Os membros do clero eram, obviamente, letrados para a celebração de missas e estudo de textos sagrados de caráter teológico, apresentando neste grupo, o maior número de letrados entre os séculos XV e XVI, entretanto, foram encontrados nestes dois séculos, eclesiásticos iletrados que escandalizou membros do Baixo e Alto Clero, porém existiam leigos letrados em Florença, com um nível cultural apurado. Por outro lado, os letrados eram considerados um problema para a Igreja, temendo o avanço da literatura ortodoxa e pagã desde o surgimento da imprensa. O clero temia que os leigos lessem obras “heréticas” numa Europa que sentia os efeitos da literatura protestante, já disponível naquela época. A Inquisição teve um papel fundamental na censura de textos e obras, traduzidas do latim para as línguas vernáculas e condenações, como aconteceu com o moleiro Menocchio, estudado pelo historiador Carlo Ginzburg.

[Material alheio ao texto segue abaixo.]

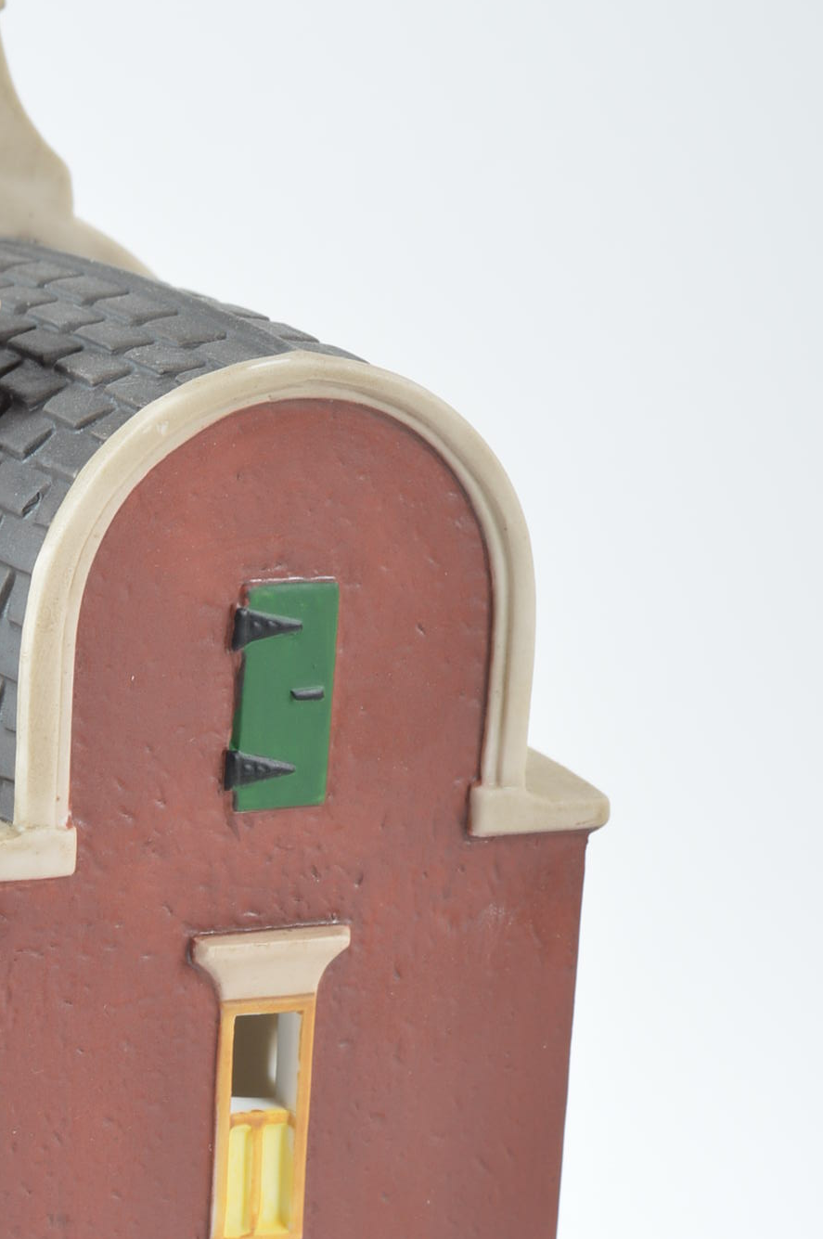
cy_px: 1162
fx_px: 4880
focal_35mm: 142
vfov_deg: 14.3
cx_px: 36
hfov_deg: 9.6
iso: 100
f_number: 11
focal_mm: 42
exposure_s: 1/160
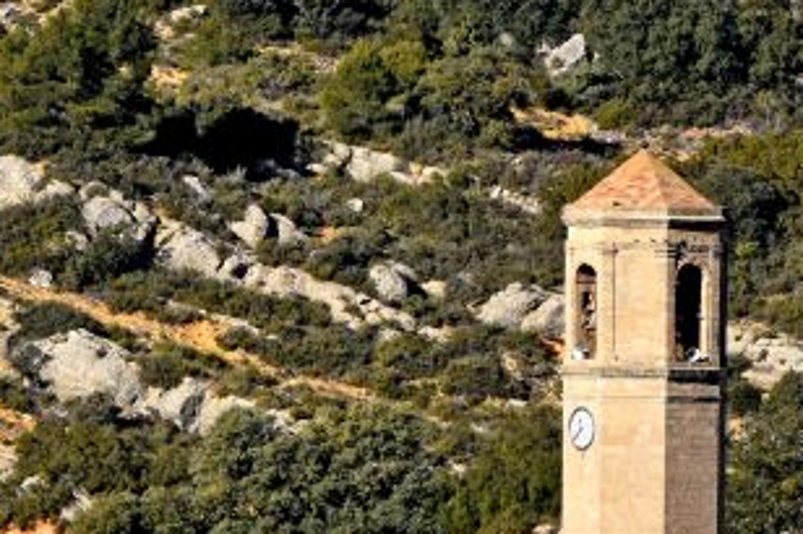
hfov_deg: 3.4
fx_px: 13576
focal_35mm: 609
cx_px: 714
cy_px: 542
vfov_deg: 2.3
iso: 500
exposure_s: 1/640
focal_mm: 122
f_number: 13
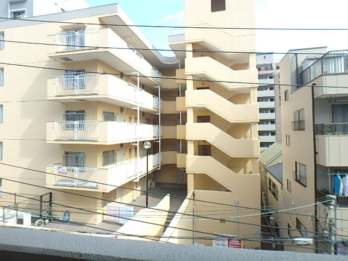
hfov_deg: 79.0
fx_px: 211
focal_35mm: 21
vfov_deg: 63.4
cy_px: 130
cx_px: 174
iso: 125
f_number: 3.5
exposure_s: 1/320
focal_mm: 3.7
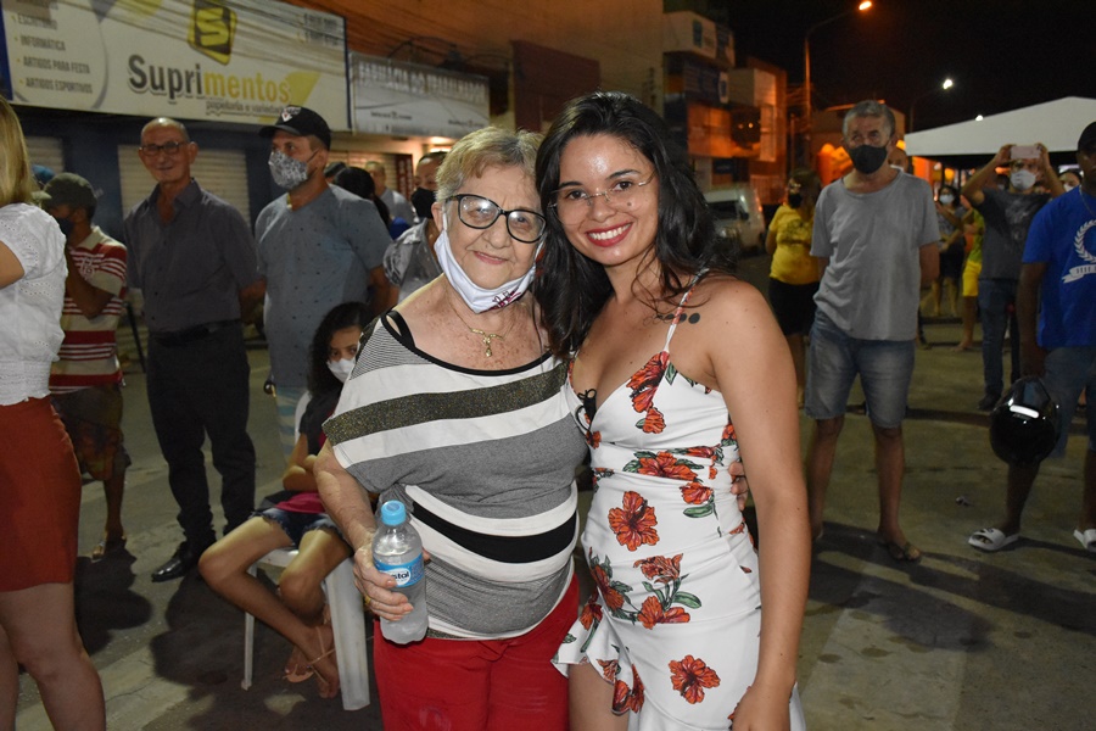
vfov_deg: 38.4
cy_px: 366
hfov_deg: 55.1
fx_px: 1050
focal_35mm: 34
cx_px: 548
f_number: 3.8
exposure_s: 1/60
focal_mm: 23
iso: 5000
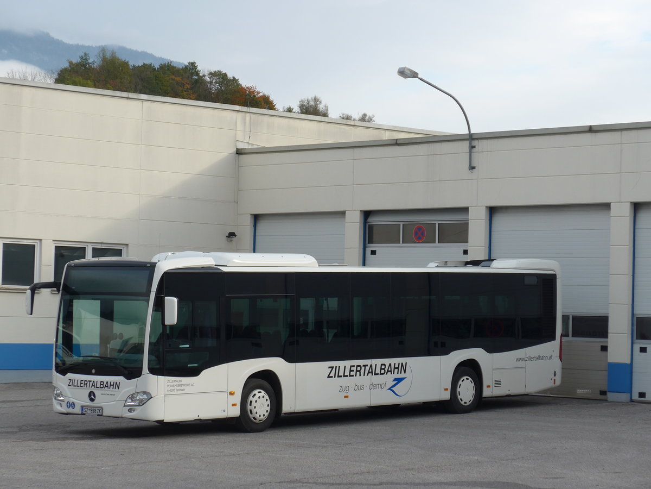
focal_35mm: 103
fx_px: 1937
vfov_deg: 14.4
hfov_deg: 19.1
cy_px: 244
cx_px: 326
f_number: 4.8
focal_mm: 20.4
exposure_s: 1/250
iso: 80
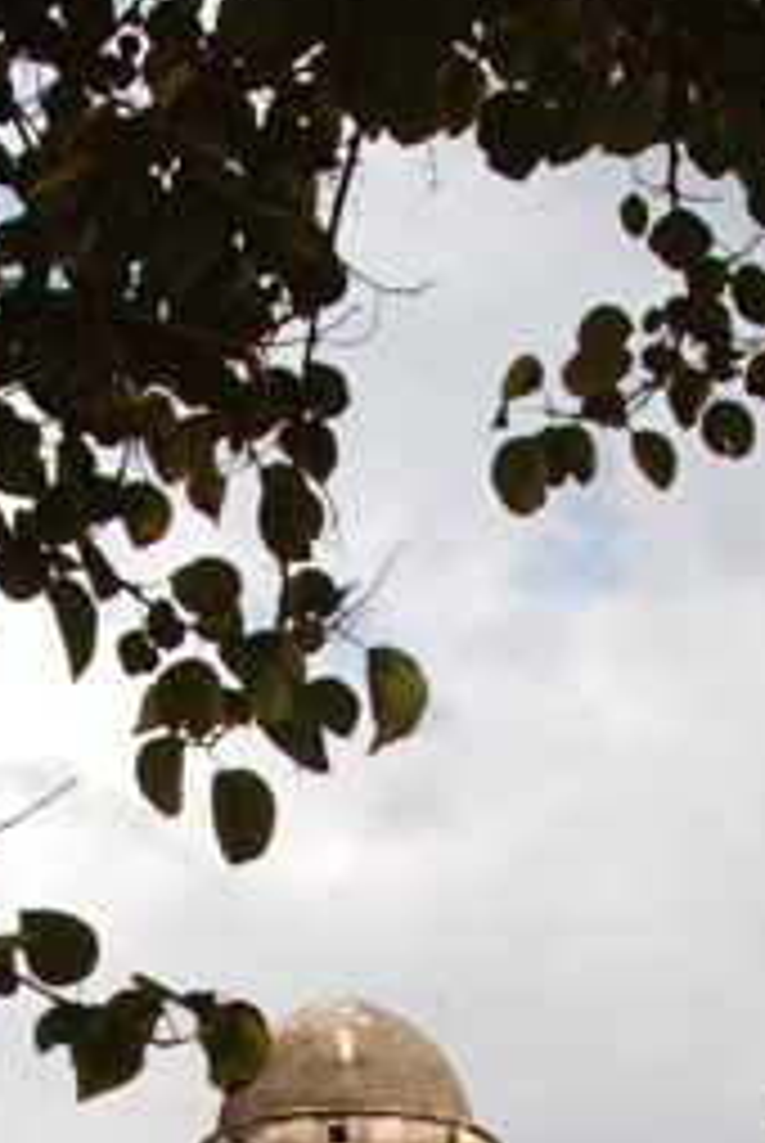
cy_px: 1505
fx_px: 4228
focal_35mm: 133
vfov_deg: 14.7
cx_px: 292
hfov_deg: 10.3
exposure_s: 1/200
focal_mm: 22
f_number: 7.1
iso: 100
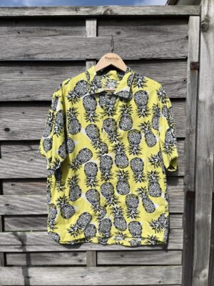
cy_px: 143
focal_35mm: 26
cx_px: 107
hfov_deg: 53.1
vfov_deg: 67.3
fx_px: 214
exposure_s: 1/5848
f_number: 1.6
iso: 50
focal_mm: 5.1
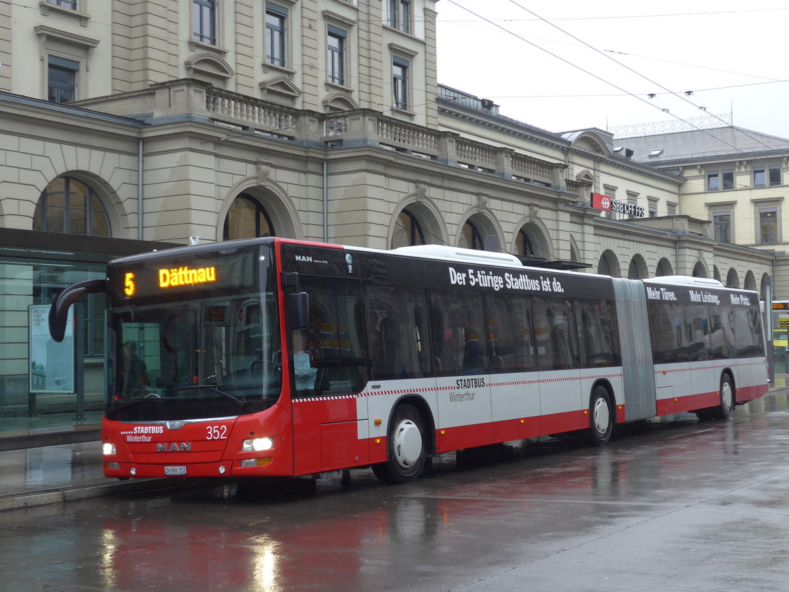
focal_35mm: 53
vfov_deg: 27.5
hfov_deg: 36.2
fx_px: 1208
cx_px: 399
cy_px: 291
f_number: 3.3
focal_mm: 10.7
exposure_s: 1/60
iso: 100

A alfabetização teve uma importância primária na burocratização dos Estados, dando importância no funcionalismo, remonta no mínimo, o tempo da antiga Mesopotâmia com os escribas, que construíram um Estado com leis, implementando uma alfabetização técnica para a sociedade mesopotâmica. No Egito Antigo, segundo o estudo do historiador Ciro Flamarion Cardoso, os egípcios lapidaram o Estado com documentos jurídicos, formalizada pela intelligentsia egípcia. No caso dos italianos, ocorreu uma conexão entre escrita e administração nos estados maiores como Milão, Veneza, Florença, Roma e Nápoles. Estes estados apresentavam relatórios, leis, censos, enfim, dados e registros fundamentais na alfabetização dos estados, permitindo um melhor controle da Igreja sobre o seu rebanho e do Estado sobre os seus súditos. O controle era excessivo inclusive com o sexo feminino. Entre os séculos XIV e XV, alguns homens argumentavam que as meninas não deveriam apresentar qualquer interesse pela escrita e leitura, sugerindo a permanência delas em casa, esperando o seu futuro marido e um total esquecimento da escola.